Le « derisking » en LCB-FT : une pratique problématique pour l’UE

L’Autorité Bancaire Européenne (ABE) publie régulièrement des rapports, avis et orientations permettant d’évaluer les évolutions de certains risques et pratiques en lien avec la LCB-FT. Le 5 janvier dernier, l’ABE a ainsi publié un Avis sur la pratique de réduction de risque, que l’on appelle plus couramment « de-risking ».

Le derisking consiste pour un établissement financier à refuser d’exercer une activité porteuse de risque, ou à refuser la délivrance de certains produits et prestations aux clients identifiés comme les plus risqués. Il s’agit donc d’une pratique de gestion de risque assez rationnelle : plutôt que de devoir gérer un risque complexe et nécessitant la mise en place d’un dispositif solide, beaucoup d’entités préfèrent tout simplement ne pas s’y exposer. L’ ABE donne pour exemple les nombreux établissements refusant d’entretenir des relations avec des sociétés telles que des établissements de monnaie électronique, des associations à but non lucratif, ou des particuliers tels que des demandeurs d’asile.

Cette pratique de derisking a plusieurs conséquences néfastes :

  • D’abord, elle peut impliquer l’exclusion financière de certains clients et de certaines activités, considérés comme trop risqués, et donc nuire aux objectifs communautaires d’inclusion financière. Au-delà de clients particuliers, cela est par exemple problématique pour les Prestataires de Services sur Actifs Numériques (PSAN), qui éprouvent des difficultés à trouver des partenaires bancaires permettant l’exercice de leur activité, et qui n’ont parfois d’autre choix que de travailler avec des partenaires étrangers ;

  • Ensuite, découlant logiquement du point précédent, cela peut impliquer de déplacer le risque vers d’autres entités ou d’autres territoires moins régulés, réduisant in fine la gestion du risque au niveau collectif ;

  • Enfin et surtout, cela peut témoigner de défaillances dans le dispositif LCB-FT des établissements concernés.

Afin de mesurer l’ampleur et la pratique du derisking dans l’UE, l’ABE a elle-même interrogé plusieurs régulateurs européens, procédé à un appel public à contribution, et échangé avec des associations.
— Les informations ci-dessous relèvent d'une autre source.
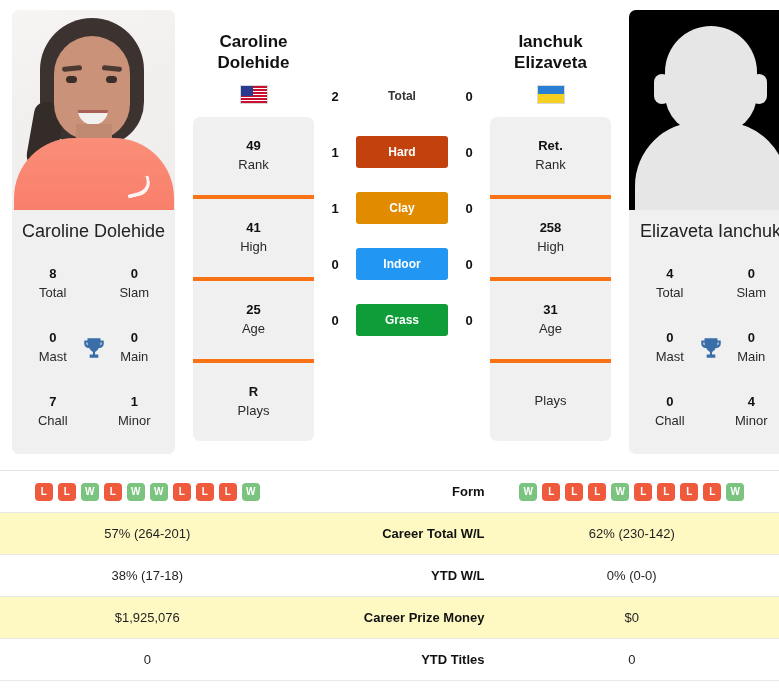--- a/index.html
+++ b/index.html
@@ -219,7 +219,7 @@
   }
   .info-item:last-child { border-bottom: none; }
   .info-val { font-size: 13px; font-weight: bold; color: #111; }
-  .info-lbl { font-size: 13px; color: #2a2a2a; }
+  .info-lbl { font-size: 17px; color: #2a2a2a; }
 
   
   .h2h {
Elle conclue de ses travaux que le derisking a notamment un impact négatif sur les objectifs de l’Union en matière de lutte contre la criminalité financière.

L’ABE publie dans son avis plusieurs propositions afin de limiter cette pratique :

  • Elle encourage les régulateurs à s’impliquer davantage afin de favoriser l’inclusion financière des clients les plus exposés auprès des acteurs qui pratiquent le derisking – notamment en les invitant à limiter les produits proposés plutôt que d’exclure toute relation d’affaires ;

  • Elle incite les institutions européennes à clarifier leurs attentes réglementaires en matière de gestion des risques, notamment s’agissant de la révision de la Directive DSP2 afin de faciliter le développement des établissements de paiement.